> **Task directions**: Transcribe the records that follow. Keep every word exactly, and drop the pictures.

** Dataset extract follows **

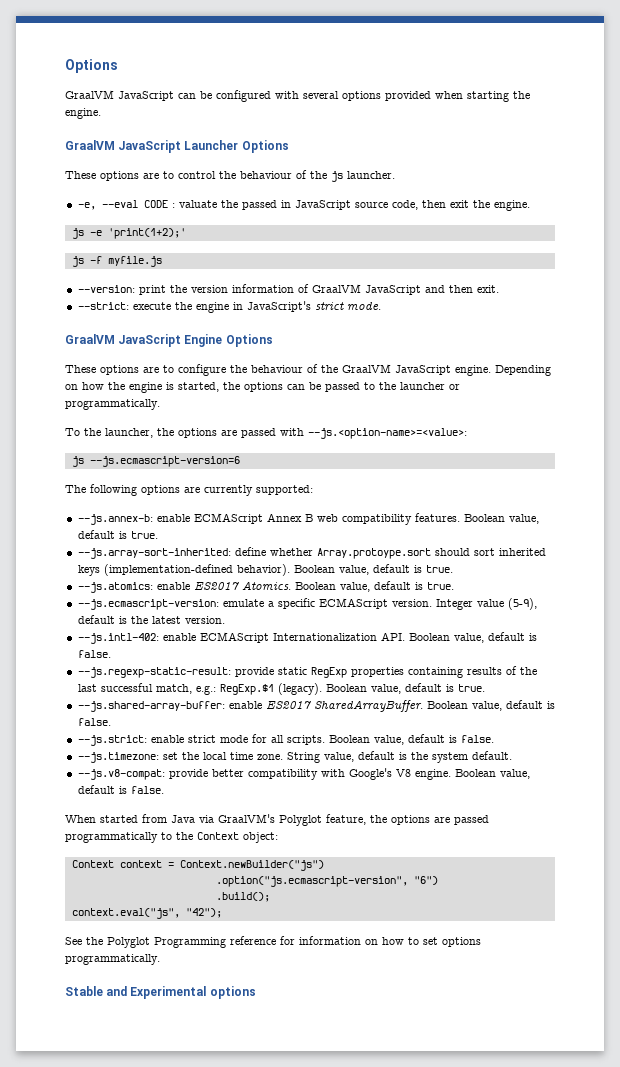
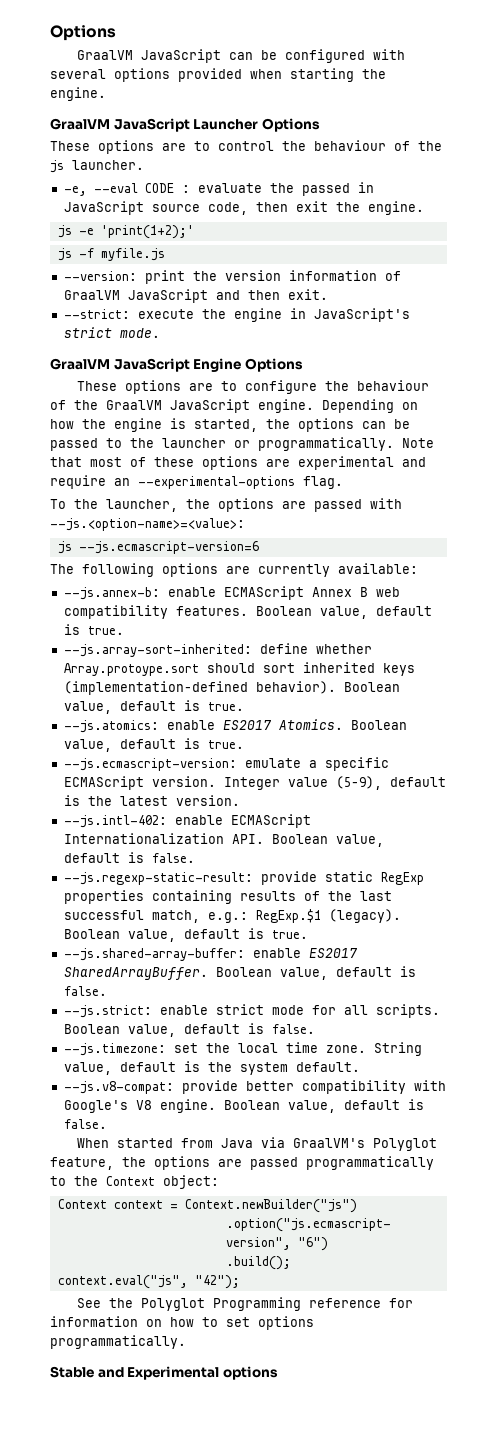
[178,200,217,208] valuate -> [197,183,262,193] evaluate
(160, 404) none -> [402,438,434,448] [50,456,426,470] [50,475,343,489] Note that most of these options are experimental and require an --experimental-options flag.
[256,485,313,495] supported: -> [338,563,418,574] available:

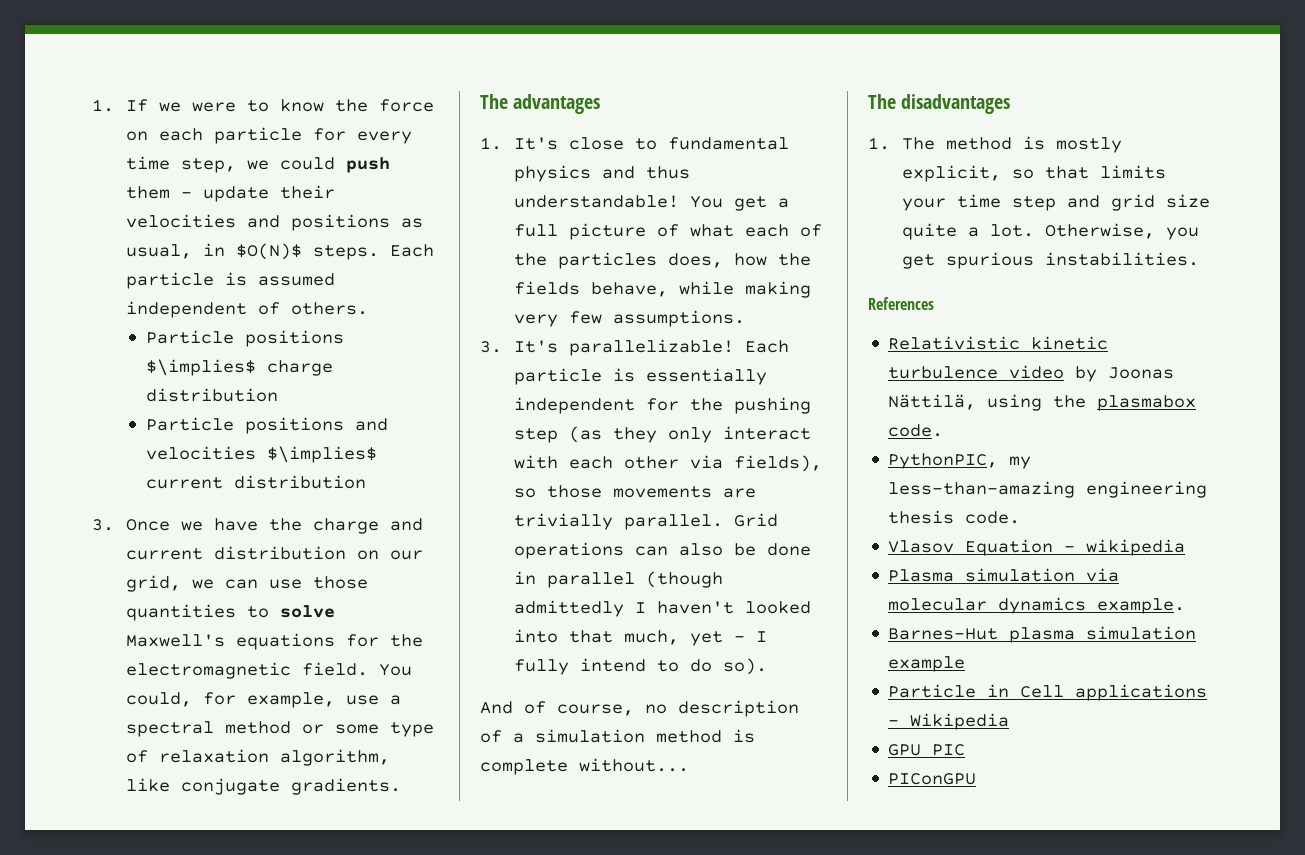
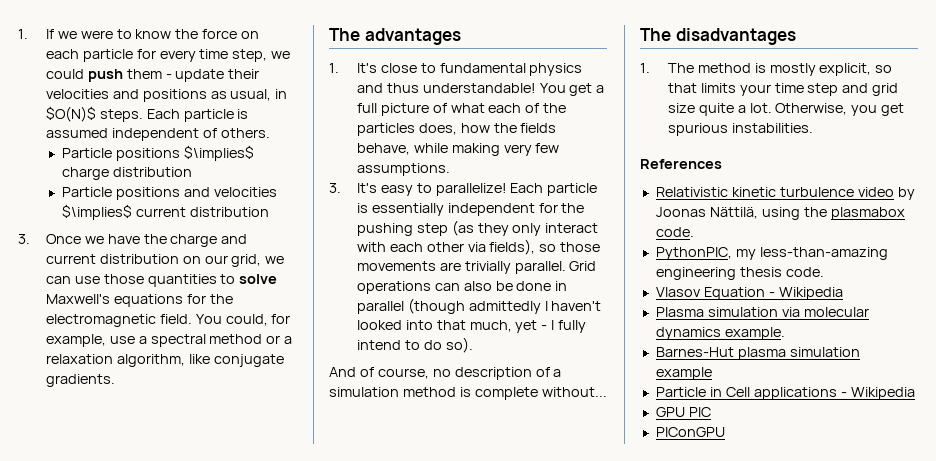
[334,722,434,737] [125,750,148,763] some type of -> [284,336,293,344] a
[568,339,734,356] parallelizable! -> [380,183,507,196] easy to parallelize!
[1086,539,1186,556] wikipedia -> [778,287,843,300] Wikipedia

** End of Dataset extract **

> **Your response**:
[178,200,217,208] valuate -> [197,183,262,193] evaluate
(160, 404) none -> [402,438,434,448] [50,456,426,470] [50,475,343,489] Note that most of these options are experimental and require an --experimental-options flag.
[256,485,313,495] supported: -> [338,563,418,574] available:

[334,722,434,737] [125,750,148,763] some type of -> [284,336,293,344] a
[568,339,734,356] parallelizable! -> [380,183,507,196] easy to parallelize!
[1086,539,1186,556] wikipedia -> [778,287,843,300] Wikipedia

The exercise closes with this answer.